Wifey thought that the gougeres along with the Pommes duchesse was a bit of carb overkill; they both are similar looking in shape to one degree or another, though one is cheesy while the other…potato-ey. Still, both received the duck sauce mightily well.

While making the potato dish,the fun was figuring out how to attach the various elements of the bag, the proper size of ‘star’ to make them cute and looking textural. Never really done that before either. Their time in the refrigerator didn’t get in the way at all of successfully baking.


Herbed Haricots Verts

Boiled French green beans sautéed with butter, oil, and some herbs like chive and tarragon.

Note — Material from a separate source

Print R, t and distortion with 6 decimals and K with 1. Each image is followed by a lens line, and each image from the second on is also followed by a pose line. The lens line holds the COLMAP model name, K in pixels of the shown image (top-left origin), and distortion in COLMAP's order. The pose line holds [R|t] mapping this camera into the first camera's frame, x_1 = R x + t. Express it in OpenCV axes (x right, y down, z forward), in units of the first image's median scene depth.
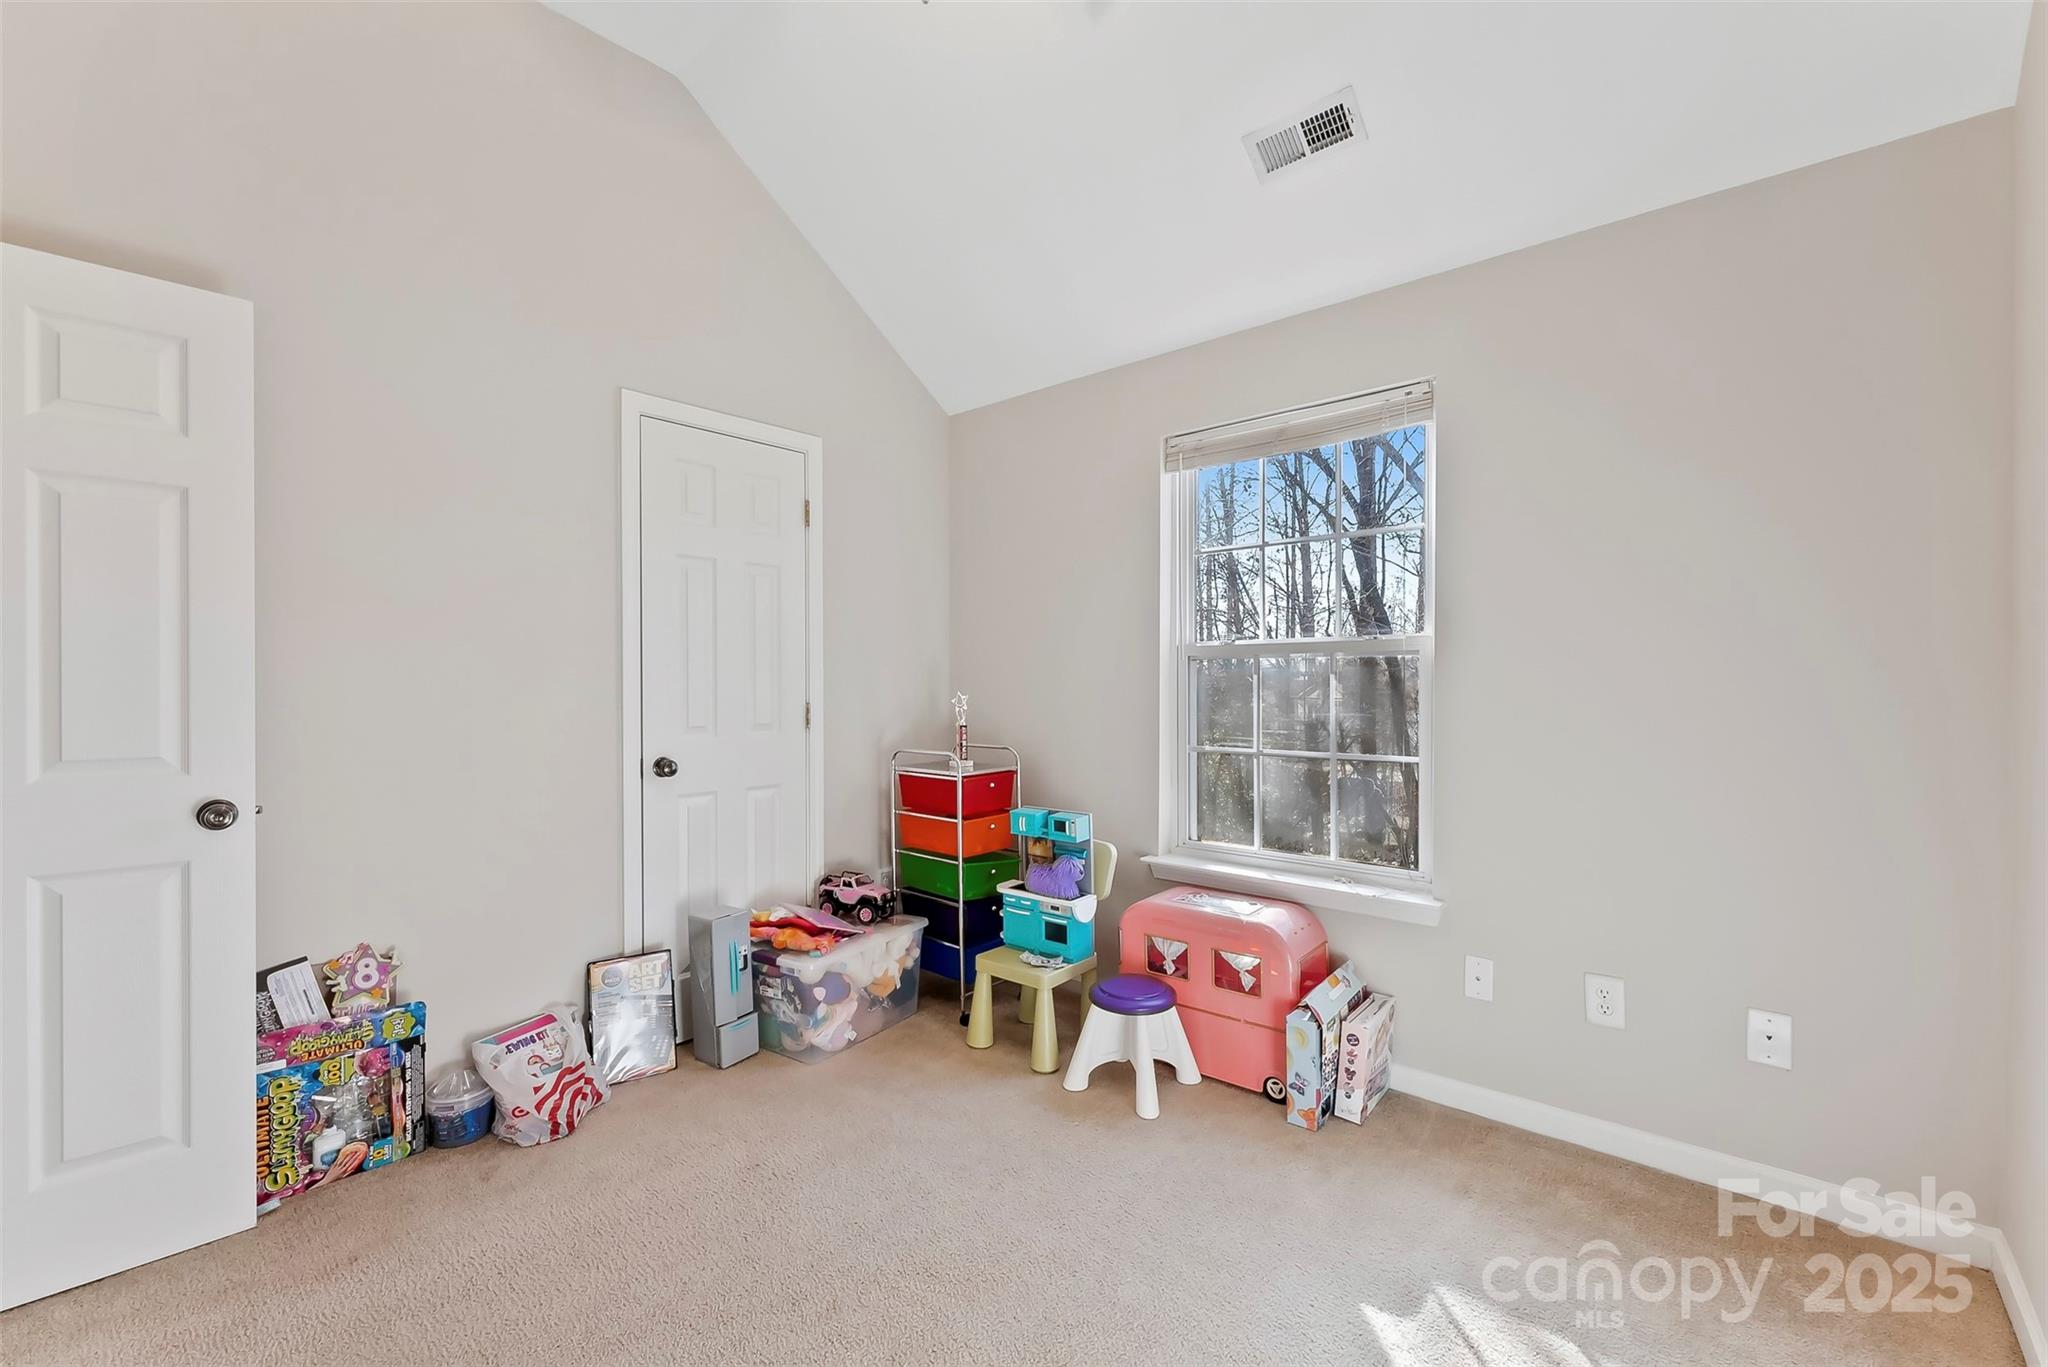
lens RADIAL K [[850.5, 0, 1022.0], [0, 850.5, 689.0], [0, 0, 1]] dist [0.000193, -0.000040]
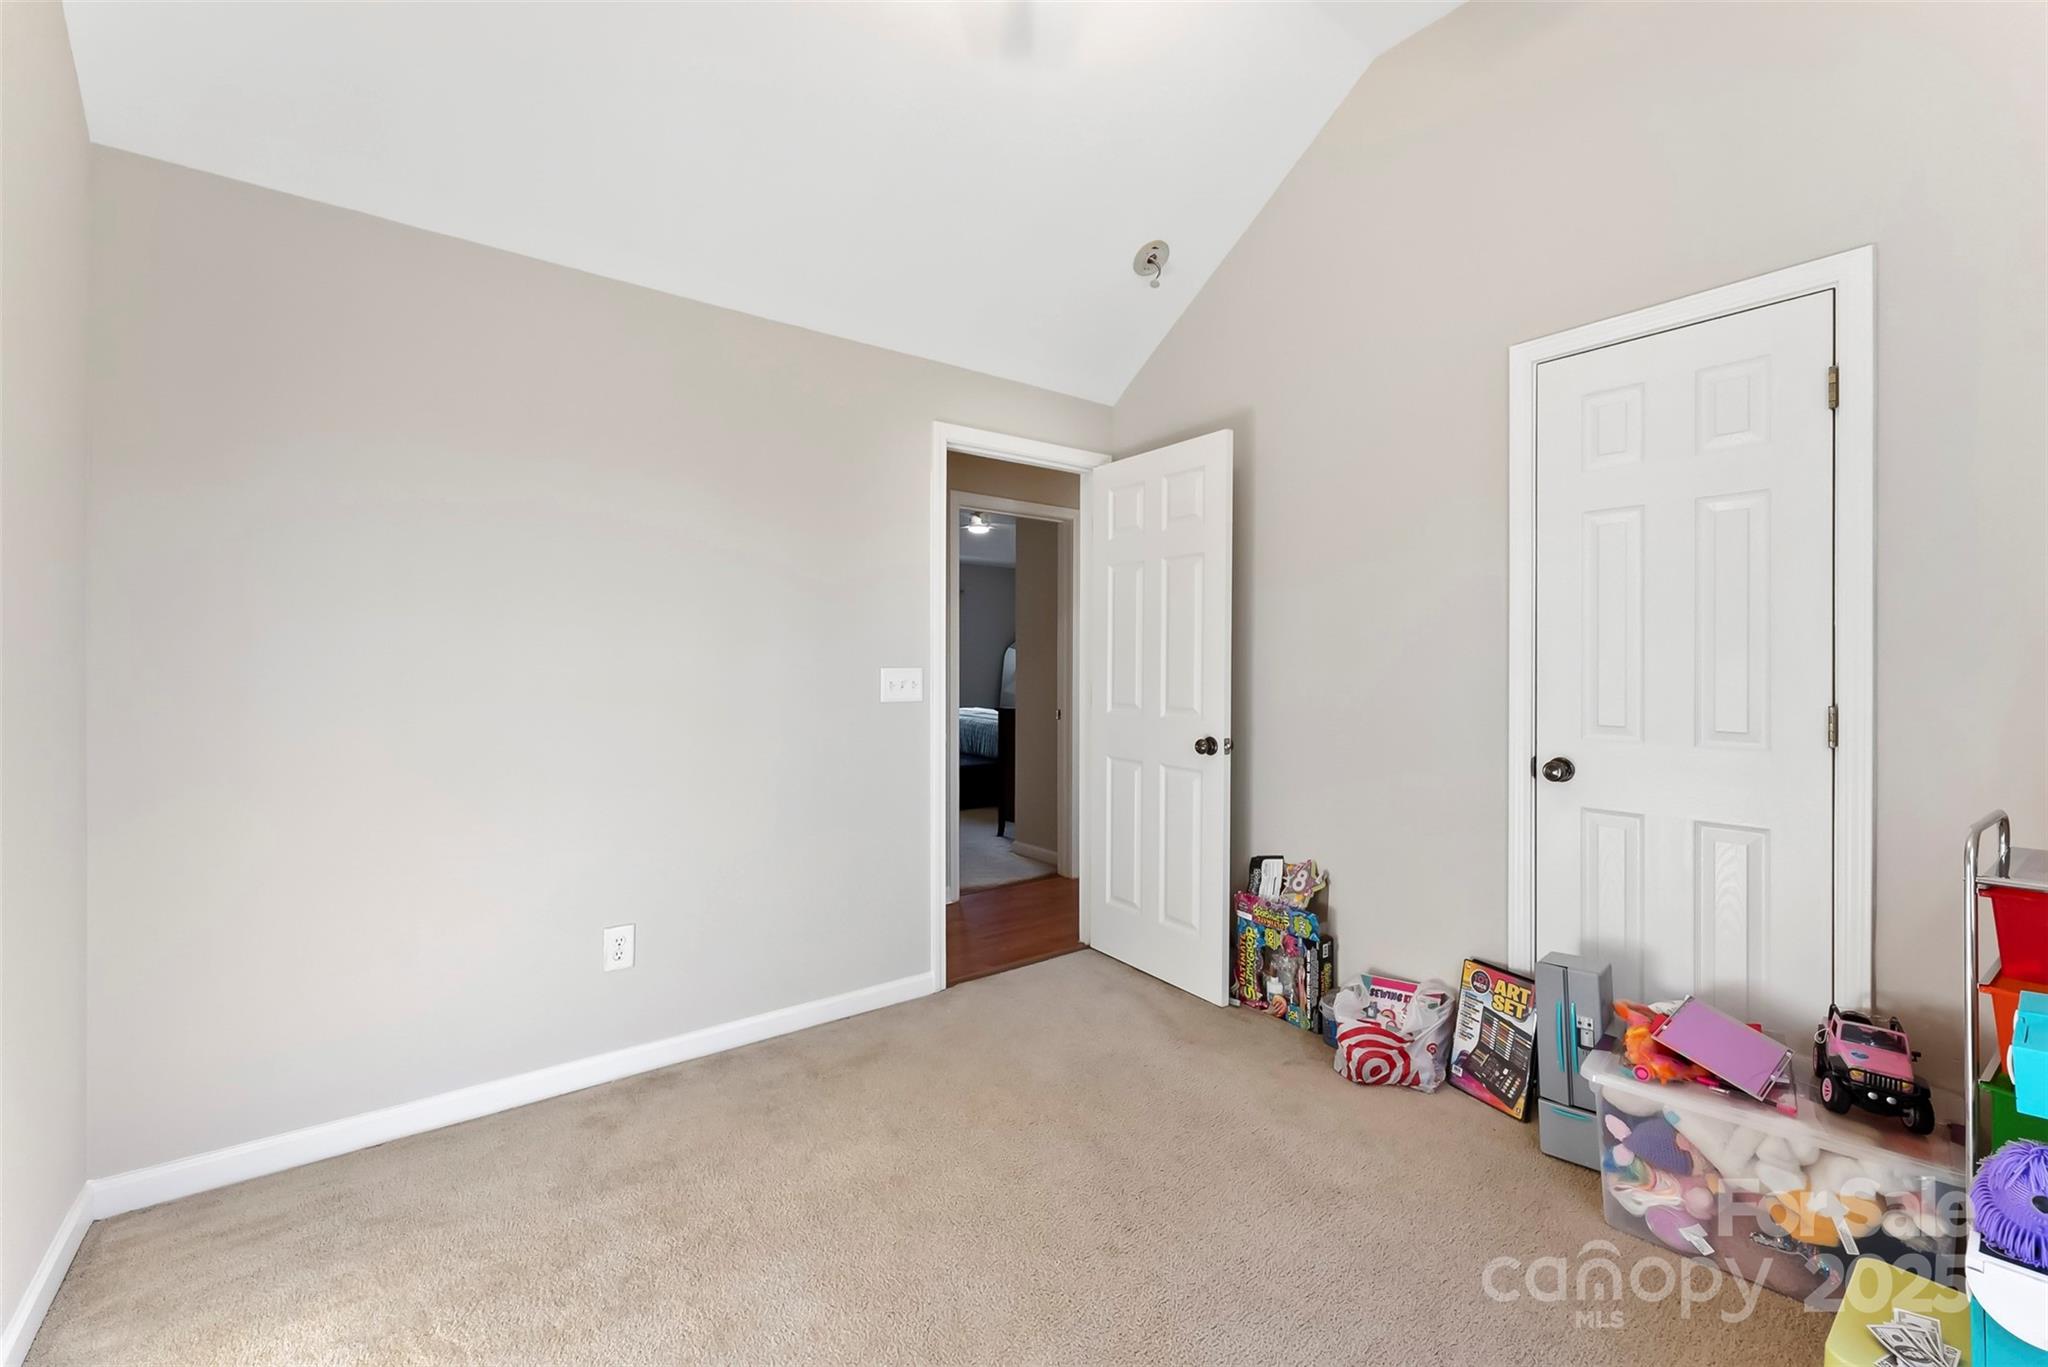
lens RADIAL K [[846.5, 0, 1027.0], [0, 846.5, 667.5], [0, 0, 1]] dist [0.001387, 0.000046]
pose [[-0.193684, -0.000467, -0.981064, 0.526890], [-0.015500, 0.999877, 0.002584, -0.003376], [0.980941, 0.015707, -0.193668, 0.676466]]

Pretty dumbass recipe, though my last attempt at it earlier this week was a silly waste–under seasoned and undercooked. One shouldn’t get cocky.


And of course, this was my wife’s least favorite dish, despite being perfectly cooked. Wifey doesn’t like tarragon now, so it might make The List.

Creme Brûlée

Hmm. I’ve made custard before, but this required a new tool…a butane culinary torch! WAAAAH-HOO! Open flames, searing custards…no wonder its guys who get into barbecue or grilling. It’s the attraction of the flames, plainly.

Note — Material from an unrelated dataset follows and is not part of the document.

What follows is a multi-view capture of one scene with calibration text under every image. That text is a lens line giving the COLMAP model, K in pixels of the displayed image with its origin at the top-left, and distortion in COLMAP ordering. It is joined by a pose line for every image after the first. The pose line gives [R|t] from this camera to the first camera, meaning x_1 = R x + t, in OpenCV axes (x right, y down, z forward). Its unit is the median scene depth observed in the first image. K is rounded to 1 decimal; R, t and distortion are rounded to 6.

The instructions for the torch were long and involved, which involved loading actual butane into the device. Of course, I didn’t do it over the stove with an open flame, that would be crazy. (No, seriously, I sat at the dinner table and loaded it.)


Lavender Tuiles

These are very thin little cookies of egg white, sugar, and a tad of flour and salt to which are added some dry lavender flowers for an added fragrance. Mixing the batter was effortless, but removing them from the silicon sheet before they dried and cooled flat was difficult. Second batch I made smaller and on parchment paper, eschewing the advice to use an offset spatula. Useless. I just pulled out the Tuiles after 10 minutes and flipped the parchment sheet over and pried them out, laid them on an old, unused rolling pin to give them some curves before they cooled and that worked better.


They’re very cute, yes?


The entire dinner took, not counting shopping and running around looking for duck breast (three places didn’t have it in stock!) for about 130pm till perhaps 530 to prepare these several dishes. As usual, dessert is often needs being done first, which it was, followed by prepping all the other dishes which were done by 430 or so.

The final orchestration found I needed to put the Pommes duchesse into the oven about 20 minutes before I actually started on the D’Artagnan sauce, and the breast in the skillet about ten minutes before that. It’s all timing now.

…and I’m cooking. The Pommes duchesse are in the oven, I’ve seasoned the duck and put it in the skillet, and about ten minutes later I’ve pulled out the duck to rest and have started on the D’Artagnan sauce. It reduces nicely, the Pommes duchesse are out of the oven, and the haricot Verts are getting sautéed.

How delightful to have everything ready and warm at the same time.

Dinner is delicious. Absolute winner. Wife is over the top with mouth happiness, and of course she shared the plan for dinner with all her workmates…some 20 or more, so…NO PRESSURE, right?

I forgot the raw oysters till after the dinner, but they served as a nice palate cleanser. A few minutes later wifey demanded the creme brûlée so I pulled out the raygun thing and caramelized the tops. Woo. Delicious.